[Dataset entries]
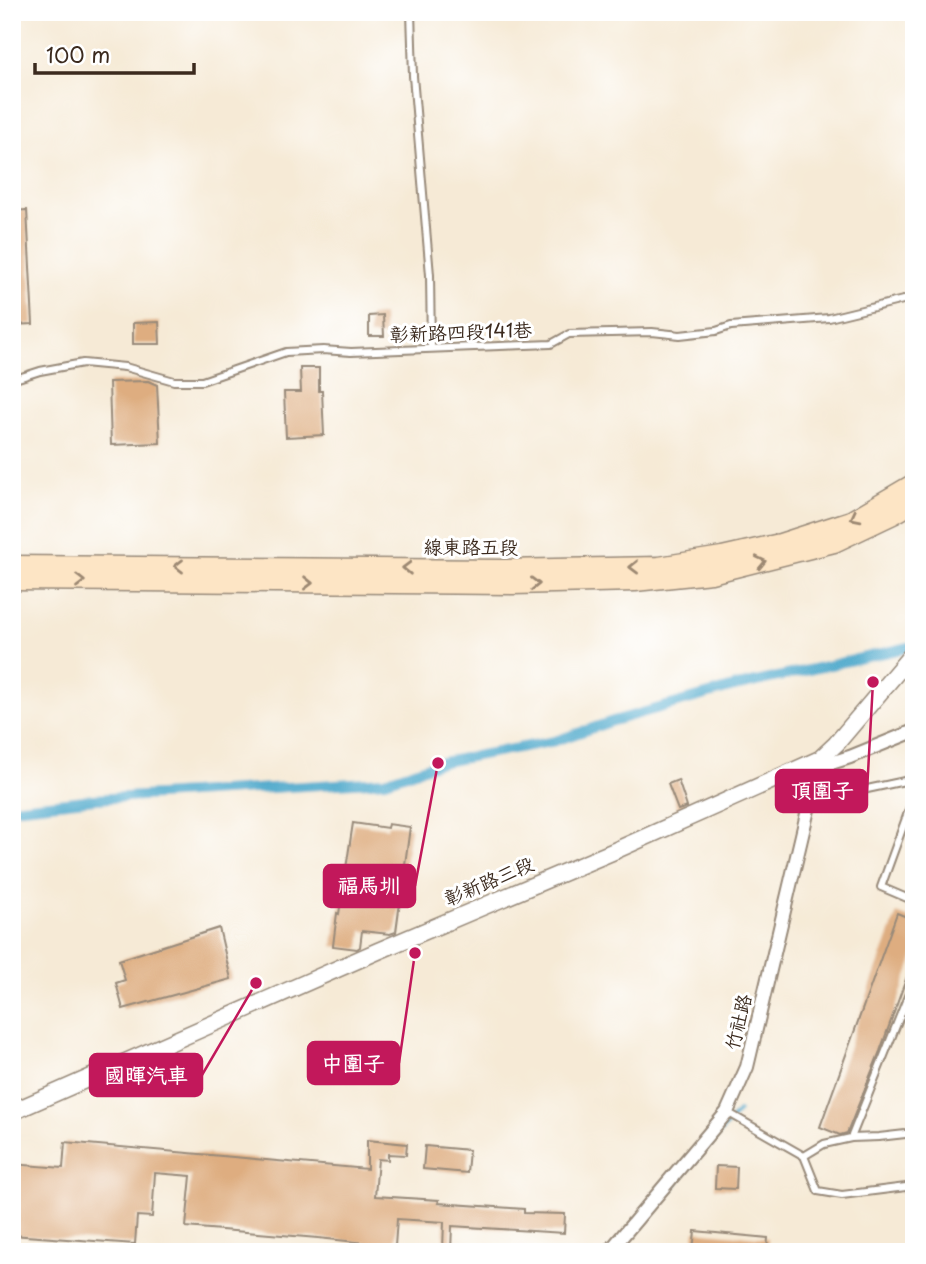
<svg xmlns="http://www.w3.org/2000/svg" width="926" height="1264" font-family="'Playpen Sans','LXGW WenKai TC',sans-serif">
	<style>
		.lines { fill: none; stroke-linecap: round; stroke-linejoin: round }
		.stream { stroke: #4ca7ca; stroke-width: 3.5 }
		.canal { stroke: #4ca7ca; stroke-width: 10 }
		.building { fill: #dead80 }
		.service-casing { stroke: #988a7a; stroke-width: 10 }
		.minor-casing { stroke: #988a7a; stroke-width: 16 }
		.tertiary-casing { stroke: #988a7a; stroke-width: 19 }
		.secondary-casing { stroke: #988a7a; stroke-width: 21 }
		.service { stroke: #fff; stroke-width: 6 }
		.minor { stroke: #fff; stroke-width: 12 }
		.tertiary { stroke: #fff; stroke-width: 16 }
		.secondary { stroke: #fde5c5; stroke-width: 18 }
		.oneway { stroke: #9c8872 }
		.labels { text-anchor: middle; stroke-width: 6; stroke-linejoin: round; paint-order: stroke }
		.street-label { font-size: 19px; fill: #3b2a1e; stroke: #fff }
		.leader { fill: none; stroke: #c2185b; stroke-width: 2.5 }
		.callout-dot { fill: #c2185b; stroke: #fff; stroke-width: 2.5 }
		.callout { fill: #c2185b; stroke: #c2185b; stroke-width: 2.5 }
		.callout-label { font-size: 21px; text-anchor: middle; font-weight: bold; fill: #fff }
	</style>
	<rect width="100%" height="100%" fill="#fff"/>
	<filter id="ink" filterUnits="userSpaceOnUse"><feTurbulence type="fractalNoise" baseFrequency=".0143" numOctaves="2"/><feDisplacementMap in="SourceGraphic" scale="14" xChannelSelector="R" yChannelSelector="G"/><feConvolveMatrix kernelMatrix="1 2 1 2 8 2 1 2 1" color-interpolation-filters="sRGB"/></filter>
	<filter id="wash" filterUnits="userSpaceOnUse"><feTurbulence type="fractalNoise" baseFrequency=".00686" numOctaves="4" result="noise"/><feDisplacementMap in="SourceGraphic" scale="28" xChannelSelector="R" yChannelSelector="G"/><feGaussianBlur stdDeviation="1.57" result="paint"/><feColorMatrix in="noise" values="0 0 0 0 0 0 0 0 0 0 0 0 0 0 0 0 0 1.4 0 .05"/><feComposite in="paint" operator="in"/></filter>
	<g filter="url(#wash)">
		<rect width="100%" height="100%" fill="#f6ead6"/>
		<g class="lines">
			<!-- stream -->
			<polyline class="stream" points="647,1217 739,1111"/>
			<!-- canal -->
			<polyline class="canal" points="12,808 94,799 385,781 438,763 555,741 613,721 734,687 914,646"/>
		</g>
		<g id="blocks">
			<!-- building -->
			<g class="building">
				<polygon points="27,210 33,324 12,325 12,211"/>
				<polygon points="383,315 384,336 369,336 369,316"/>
				<polygon points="159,322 160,344 133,344 133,323"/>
				<polygon points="300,368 319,368 319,391 322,391 324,435 286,437 284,392 301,392"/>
				<polygon points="148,381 157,385 160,443 111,445 109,382"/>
				<polygon points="678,780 687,807 678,810 668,784"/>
				<polygon points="353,823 387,828 388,824 410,827 396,932 390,934 362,931 360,947 357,949 333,946 337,913 339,914"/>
				<polygon points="897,913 914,920 914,957 880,1051 847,1133 840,1135 820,1127"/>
				<polygon points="219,928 231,979 123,1009 116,983 125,980 119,960"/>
				<polygon points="367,1140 407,1144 406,1155 388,1154 388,1160 378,1159 375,1196 439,1200 438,1203 524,1209 524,1213 565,1214 564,1233 452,1226 451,1251 443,1250 444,1222 397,1219 395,1246 318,1238 186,1227 191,1176 155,1173 152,1217 137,1216 135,1244 12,1235 12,1164 63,1168 65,1142 367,1169"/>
				<polygon points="425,1146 469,1150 467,1173 423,1169"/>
				<polygon points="716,1166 737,1167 736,1189 715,1188"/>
				<polygon points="695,1231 768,1238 767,1252 693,1252"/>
			</g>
		</g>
	</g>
	<g filter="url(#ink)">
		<use href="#blocks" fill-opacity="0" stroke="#988a7a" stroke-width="2"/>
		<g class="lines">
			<defs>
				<g id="service">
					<polyline points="411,12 413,76 430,275 431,348"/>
					<polyline points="12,380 40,371 83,363 125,367 174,381 202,381 286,352 323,350 351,352 551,344 569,334 652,332 680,335 716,331 731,326 829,318 903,300 914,300"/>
					<polyline points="914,796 881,887 914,901"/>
					<polyline points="811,801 914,779"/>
					<polyline points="727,1112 804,1156 824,1144 851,1138 879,1137 914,1133"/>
					<polyline points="851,1138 914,981"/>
					<polyline points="804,1156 818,1191 842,1195 914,1186"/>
					<polyline points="12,1247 82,1252"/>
				</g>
				<g id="minor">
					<polyline points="812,769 850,757 914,731"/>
					<polyline points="609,1252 727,1112 747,1067 820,759"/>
				</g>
				<polyline id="tertiary" points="12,1112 378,951 612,852 820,759 836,744 914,652"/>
				<g id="secondary">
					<polyline points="12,565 503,569 659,566 722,556 780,543 851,520 914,483"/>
					<polyline points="12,581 513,585 635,582 711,574 834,543 895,514 914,503"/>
				</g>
			</defs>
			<!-- service casing -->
			<use href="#service" class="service-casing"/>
			<!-- minor casing -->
			<use href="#minor" class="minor-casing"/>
			<!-- tertiary casing -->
			<use href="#tertiary" class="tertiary-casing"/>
			<!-- secondary casing -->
			<use href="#secondary" class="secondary-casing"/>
			<!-- service -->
			<use href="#service" class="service"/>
			<!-- minor -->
			<use href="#minor" class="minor"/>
			<!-- tertiary -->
			<use href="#tertiary" class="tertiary"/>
			<!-- secondary -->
			<use href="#secondary" class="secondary"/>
		</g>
		<!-- one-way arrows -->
		<defs><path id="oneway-chevron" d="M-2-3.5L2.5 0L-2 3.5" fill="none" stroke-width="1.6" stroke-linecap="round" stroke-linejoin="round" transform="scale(1.75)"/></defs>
		<g class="oneway">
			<use href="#oneway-chevron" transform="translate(855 517) rotate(153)"/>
			<use href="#oneway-chevron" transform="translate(761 562) rotate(-13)"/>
			<use href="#oneway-chevron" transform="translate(179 566) rotate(-180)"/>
			<use href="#oneway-chevron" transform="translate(634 567) rotate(179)"/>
			<use href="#oneway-chevron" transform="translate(407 568) rotate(-179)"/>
			<use href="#oneway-chevron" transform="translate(80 581)"/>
			<use href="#oneway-chevron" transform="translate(308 583) rotate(1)"/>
			<use href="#oneway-chevron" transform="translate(535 584) rotate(-1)"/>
		</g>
	</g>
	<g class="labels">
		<!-- street labels -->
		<g class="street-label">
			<text transform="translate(461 332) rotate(-2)" y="7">彰新路四段141巷</text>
			<text x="471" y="554">線東路五段</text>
			<text transform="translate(489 881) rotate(-23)" y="7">彰新路三段</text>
			<text transform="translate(738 1022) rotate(-76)" y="7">竹社路</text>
		</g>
	</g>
	<!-- callouts -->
	<path class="leader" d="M873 682L867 791M438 763L415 886M415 953L399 1063M256 983L202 1075"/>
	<g class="callout-dot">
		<circle cx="873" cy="682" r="7"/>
		<circle cx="438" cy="763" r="7"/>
		<circle cx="415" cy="953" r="7"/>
		<circle cx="256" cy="983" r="7"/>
	</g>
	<g class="callout">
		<rect x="776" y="770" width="91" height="42" rx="7"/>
		<rect x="324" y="865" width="91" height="42" rx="7"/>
		<rect x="308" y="1042" width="91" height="42" rx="7"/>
		<rect x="90" y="1054" width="112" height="42" rx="7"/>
	</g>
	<g class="callout-label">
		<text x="822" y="798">頂圍子</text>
		<text x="369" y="893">福馬圳</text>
		<text x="353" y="1071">中圍子</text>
		<text x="146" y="1083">國暉汽車</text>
	</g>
	<!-- margin -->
	<rect width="926" height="1264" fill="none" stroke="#fff" stroke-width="42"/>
	<!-- scale -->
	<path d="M35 63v10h159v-10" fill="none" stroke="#3b2a1e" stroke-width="3.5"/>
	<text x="46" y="63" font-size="21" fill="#3b2a1e" stroke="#ffffff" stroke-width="5" paint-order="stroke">100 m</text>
</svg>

▶ What you have to do
Look above for the line holding "#988a7a; stroke-width: 10" and the line holding "2 1 2 8 2 1". Retype both, and every line between them, word for word and nothing else.

▶ Task response
		.service-casing { stroke: #988a7a; stroke-width: 10 }
		.minor-casing { stroke: #988a7a; stroke-width: 16 }
		.tertiary-casing { stroke: #988a7a; stroke-width: 19 }
		.secondary-casing { stroke: #988a7a; stroke-width: 21 }
		.service { stroke: #fff; stroke-width: 6 }
		.minor { stroke: #fff; stroke-width: 12 }
		.tertiary { stroke: #fff; stroke-width: 16 }
		.secondary { stroke: #fde5c5; stroke-width: 18 }
		.oneway { stroke: #9c8872 }
		.labels { text-anchor: middle; stroke-width: 6; stroke-linejoin: round; paint-order: stroke }
		.street-label { font-size: 19px; fill: #3b2a1e; stroke: #fff }
		.leader { fill: none; stroke: #c2185b; stroke-width: 2.5 }
		.callout-dot { fill: #c2185b; stroke: #fff; stroke-width: 2.5 }
		.callout { fill: #c2185b; stroke: #c2185b; stroke-width: 2.5 }
		.callout-label { font-size: 21px; text-anchor: middle; font-weight: bold; fill: #fff }
	</style>
	<rect width="100%" height="100%" fill="#fff"/>
	<filter id="ink" filterUnits="userSpaceOnUse"><feTurbulence type="fractalNoise" baseFrequency=".0143" numOctaves="2"/><feDisplacementMap in="SourceGraphic" scale="14" xChannelSelector="R" yChannelSelector="G"/><feConvolveMatrix kernelMatrix="1 2 1 2 8 2 1 2 1" color-interpolation-filters="sRGB"/></filter>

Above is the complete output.